The Night of the Dead Servers II

It seems there was a large power cut last night, sometime before 18:00, affecting a wide area of Northern Ireland. As I’m in England I probably wouldn’t have noticed; but the internet service provider in Belfast who hosts my servers went out with the electricity and killed my machines.

I heard that their UPSes worked to keep things alive for a while, and I also heard that their generator started quickly, but it seems that their distribution panel couldn’t take the strain: we can forgive them for that, as long as it doesn’t happen again.

My main complaint is that I didn’t hear any of these things from my them. We discovered the problem when one of our customers phoned us to complain.

So, I tried to contact our provider, but their phones were dead too.

Their network returned a while later. I could connect to two of my unhappy servers, but my third was still dead.

Their phones rang, but nobody answered.

Then I lost my servers again. This time it seemed to be a routing loop, that twisted all through the night until finally, more than 15 hours after the incident, someone answered the phone. The routing problem was quickly solved, and my third dead server was revived.

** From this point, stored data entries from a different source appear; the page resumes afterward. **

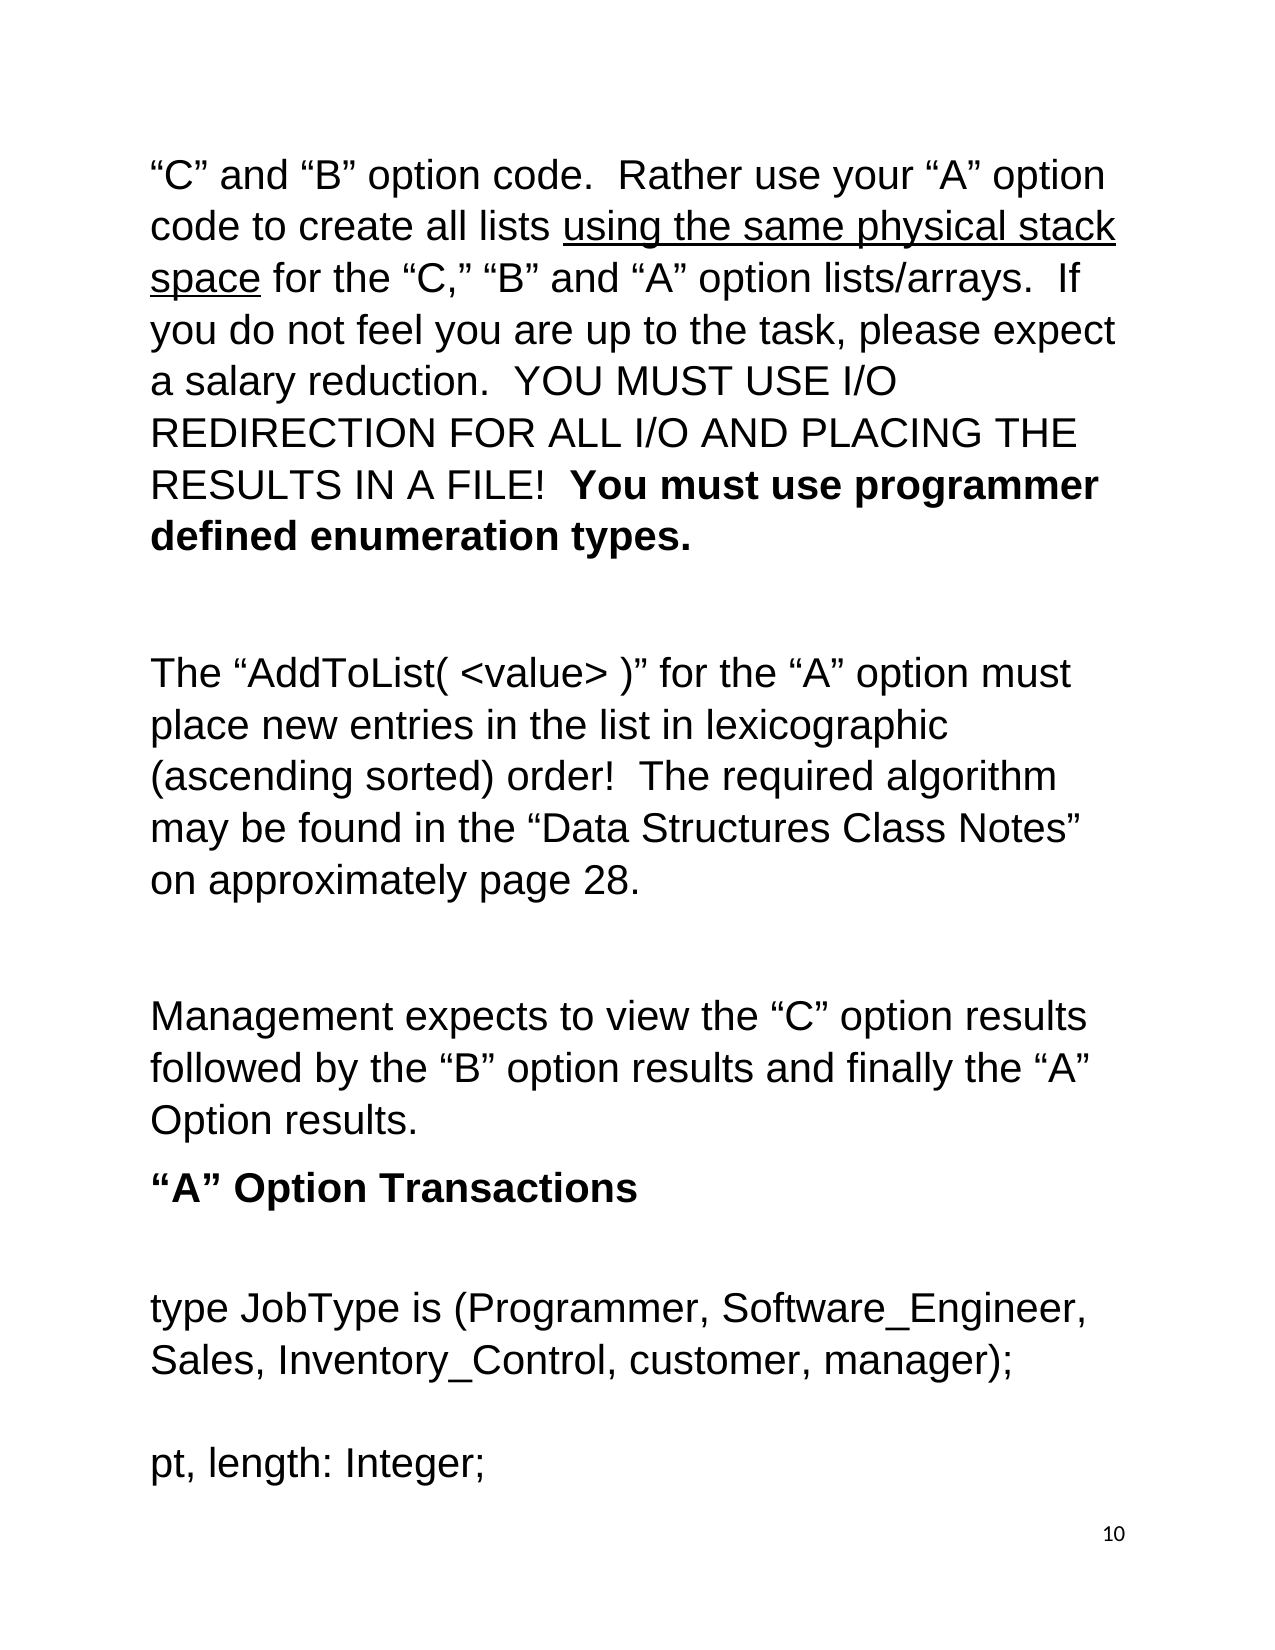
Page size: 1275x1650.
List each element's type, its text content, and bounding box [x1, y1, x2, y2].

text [150, 150, 1125, 559]
text type JobType is (Programmer, Software_Engineer, Sales, Inventory_Control, customer, manager); [150, 1283, 1125, 1383]
text pt, length: Integer; [150, 1438, 1125, 1486]
text “A” Option Transactions [150, 1163, 1125, 1211]
text Management expects to view the “C” option results followed by the “B” option results and finally the “A” Option results. [150, 992, 1125, 1143]
text The “AddToList( <value> )” for the “A” option must place new entries in the list in lexicographic (ascending sorted) order! The required algorithm may be found in the “Data Structures Class Notes” on approximately page 28. [150, 648, 1125, 903]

They still haven’t told me anything about what happened.

A service provider needs to maintain their customers’ confidence, especially when things go wrong. They should be able to identify routing problems in their network before I do. They should make sure everything is working after they think they’ve fixed it. And if they can’t do that, they should at least communicate: they should phone me to explain the problem, and not make it sound like it’s my fault for not having their mobile phone numbers.

This is the third time (that we know of) that we’ve had a service outage. The first time was when they unplugged our servers because they “didn’t know they were there”. The second time…we don’t know; we noticed one morning that our servers had been disconnected for a while; they were reconnected before we complained, so we waited to hear what the problem was, and we’re still waiting.